Released: 2023-12-22

Spending on research and development (final)

$46.9 billion


9.3% increase

(year-over-year change)

Gross domestic expenditures on research and development (GERD) represent a country's overall investment in research and development (R&D). The importance of R&D comes from the creation of new knowledge that can result in tangible outcomes, such as the production of new products, services and processes. R&D also enhances human capital, which represents the experience, knowledge, skills and education of the workforce. The enhancement of human capital, along with product, service and process innovation, can in turn increase productivity, thereby affecting firm competitiveness and economic growth needed to sustain and grow the population's quality of life.

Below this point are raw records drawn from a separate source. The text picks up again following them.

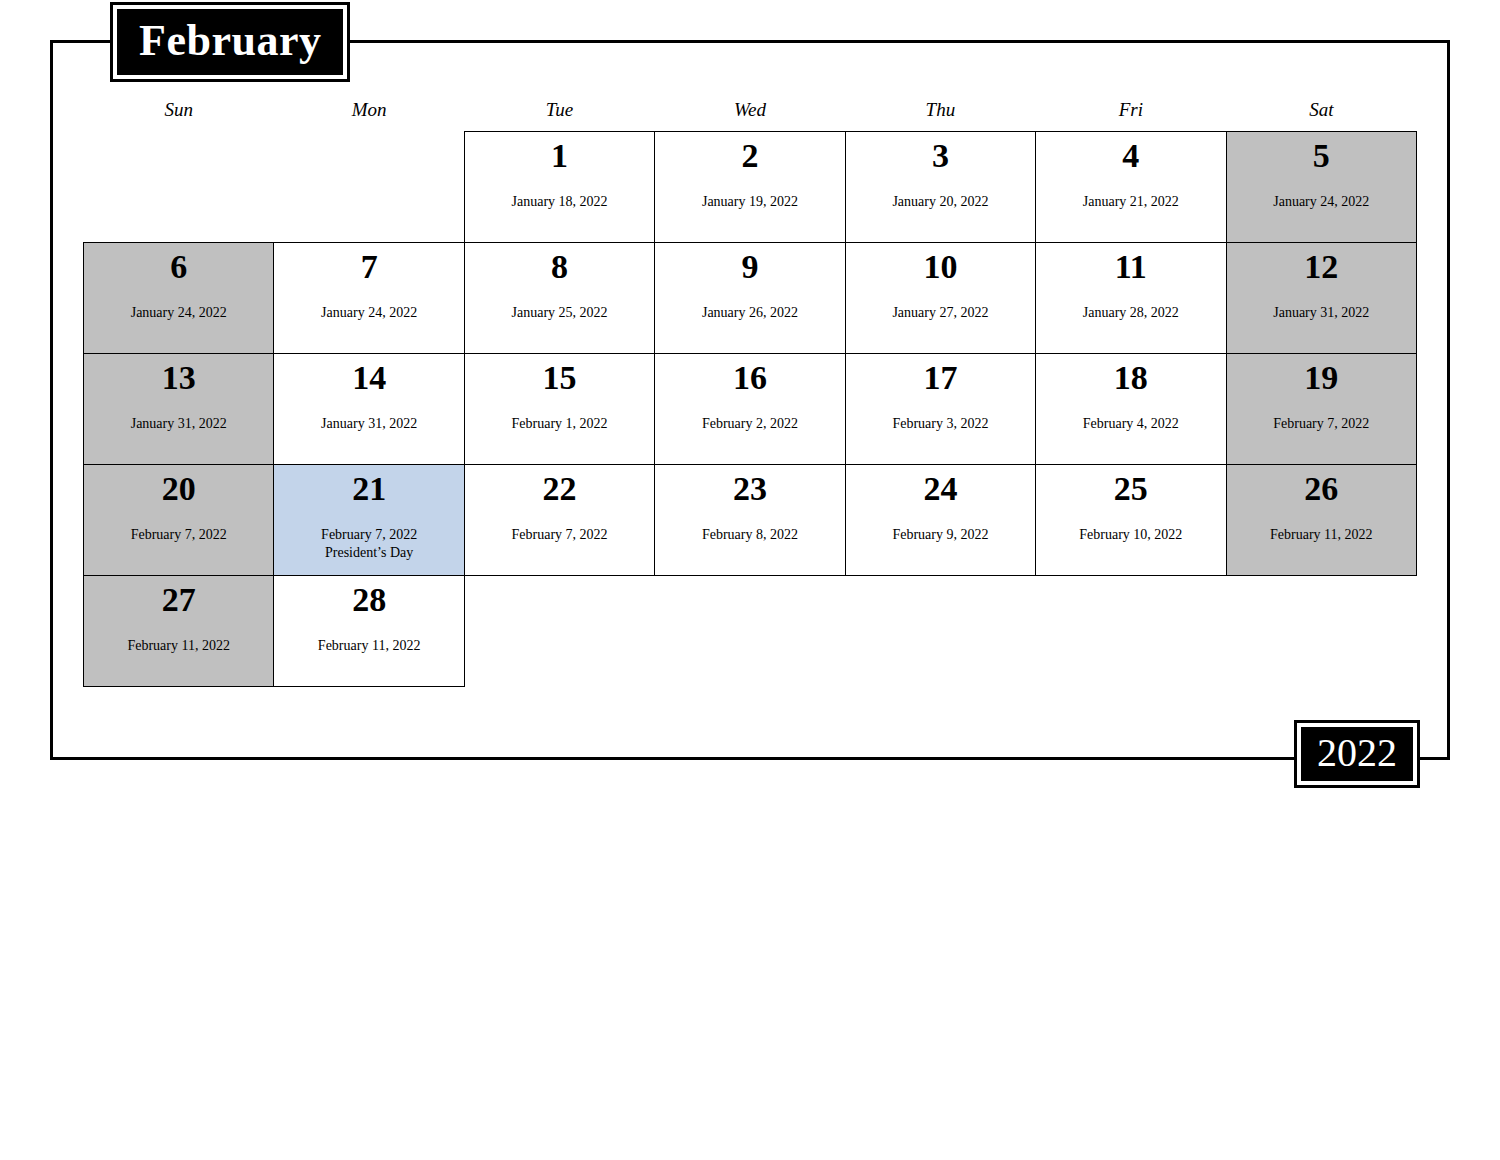February
| Sun | Mon | Tue | Wed | Thu | Fri | Sat |
| --- | --- | --- | --- | --- | --- | --- |
| | | 1 January 18, 2022 | 2 January 19, 2022 | 3 January 20, 2022 | 4 January 21, 2022 | 5 January 24, 2022 |
| 6 January 24, 2022 | 7 January 24, 2022 | 8 January 25, 2022 | 9 January 26, 2022 | 10 January 27, 2022 | 11 January 28, 2022 | 12 January 31, 2022 |
| 13 January 31, 2022 | 14 January 31, 2022 | 15 February 1, 2022 | 16 February 2, 2022 | 17 February 3, 2022 | 18 February 4, 2022 | 19 February 7, 2022 |
| 20 February 7, 2022 | 21 February 7, 2022 President’s Day | 22 February 7, 2022 | 23 February 8, 2022 | 24 February 9, 2022 | 25 February 10, 2022 | 26 February 11, 2022 |
| 27 February 11, 2022 | 28 February 11, 2022 | | | | | |
2022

Canada sees record-strong growth in research and development spending in 2021

In 2021, overall R&D expenditures reached $46.9 billion, up $4.0 billion (+9.3%) from 2020. This increase marks the largest growth in year-over-year spending that Canada has seen. More than 90% of the expenditures occurred within four provinces: Ontario (+$1.7 billion to $21.5 billion), Quebec (+$849.0 million to $11.6 billion), British Columbia (+$595.0 million to $6.0 billion) and Alberta (+$553.0 million to $4.3 billion).

Early estimates show that national R&D expenditures increased in 2022, albeit at a slower pace, to $48.2 billion (+$1.2 billion). The business enterprise sector will have driven this growth. In 2023, spending is anticipated to increase to $49.1 billion (+$994.0 million).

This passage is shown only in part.